## Task inputs

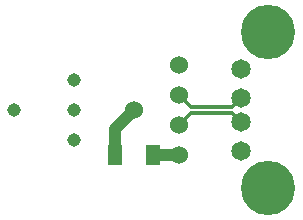
<source format=gbr>
G04 #@! TF.FileFunction,Copper,L1,Top,Signal*
%FSLAX46Y46*%
G04 Gerber Fmt 4.6, Leading zero omitted, Abs format (unit mm)*
G04 Created by KiCad (PCBNEW 4.0.7) date Sun May  6 21:07:47 2018*
%MOMM*%
%LPD*%
G01*
G04 APERTURE LIST*
%ADD10C,0.100000*%
%ADD11C,1.143000*%
%ADD12C,4.600000*%
%ADD13C,1.651000*%
%ADD14C,1.524000*%
%ADD15R,1.200000X1.700000*%
%ADD16C,0.304800*%
%ADD17C,1.016000*%
G04 APERTURE END LIST*
D10*
D11*
X134620000Y-104140000D03*
X134620000Y-99060000D03*
X134620000Y-101600000D03*
X129540000Y-101600000D03*
D12*
X151080000Y-108170000D03*
X151080000Y-95030000D03*
D13*
X148750000Y-105100000D03*
X148750000Y-102600000D03*
X148750000Y-100600000D03*
X148750000Y-98100000D03*
D14*
X143510000Y-105410000D03*
X143510000Y-102870000D03*
X143510000Y-100330000D03*
X143510000Y-97790000D03*
D15*
X138100000Y-105410000D03*
X141300000Y-105410000D03*
D14*
X139700000Y-101600000D03*
D16*
X148016699Y-101866699D02*
X144513301Y-101866699D01*
X148750000Y-102600000D02*
X148016699Y-101866699D01*
X144513301Y-101866699D02*
X143510000Y-102870000D01*
X148750000Y-100600000D02*
X148016699Y-101333301D01*
X148016699Y-101333301D02*
X144513301Y-101333301D01*
X144513301Y-101333301D02*
X143510000Y-100330000D01*
D17*
X138100000Y-103200000D02*
X138100000Y-105410000D01*
X138100000Y-103200000D02*
X139700000Y-101600000D01*
X141300000Y-105410000D02*
X143510000Y-105410000D01*
M02*

</source>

## What the task asks
Please make an exact copy of the records, leaving out any picture.

## Answer below
<source format=gbr>
G04 #@! TF.FileFunction,Copper,L1,Top,Signal*
%FSLAX46Y46*%
G04 Gerber Fmt 4.6, Leading zero omitted, Abs format (unit mm)*
G04 Created by KiCad (PCBNEW 4.0.7) date Sun May  6 21:07:47 2018*
%MOMM*%
%LPD*%
G01*
G04 APERTURE LIST*
%ADD10C,0.100000*%
%ADD11C,1.143000*%
%ADD12C,4.600000*%
%ADD13C,1.651000*%
%ADD14C,1.524000*%
%ADD15R,1.200000X1.700000*%
%ADD16C,0.304800*%
%ADD17C,1.016000*%
G04 APERTURE END LIST*
D10*
D11*
X134620000Y-104140000D03*
X134620000Y-99060000D03*
X134620000Y-101600000D03*
X129540000Y-101600000D03*
D12*
X151080000Y-108170000D03*
X151080000Y-95030000D03*
D13*
X148750000Y-105100000D03*
X148750000Y-102600000D03*
X148750000Y-100600000D03*
X148750000Y-98100000D03*
D14*
X143510000Y-105410000D03*
X143510000Y-102870000D03*
X143510000Y-100330000D03*
X143510000Y-97790000D03*
D15*
X138100000Y-105410000D03*
X141300000Y-105410000D03*
D14*
X139700000Y-101600000D03*
D16*
X148016699Y-101866699D02*
X144513301Y-101866699D01*
X148750000Y-102600000D02*
X148016699Y-101866699D01*
X144513301Y-101866699D02*
X143510000Y-102870000D01*
X148750000Y-100600000D02*
X148016699Y-101333301D01*
X148016699Y-101333301D02*
X144513301Y-101333301D01*
X144513301Y-101333301D02*
X143510000Y-100330000D01*
D17*
X138100000Y-103200000D02*
X138100000Y-105410000D01*
X138100000Y-103200000D02*
X139700000Y-101600000D01*
X141300000Y-105410000D02*
X143510000Y-105410000D01*
M02*

</source>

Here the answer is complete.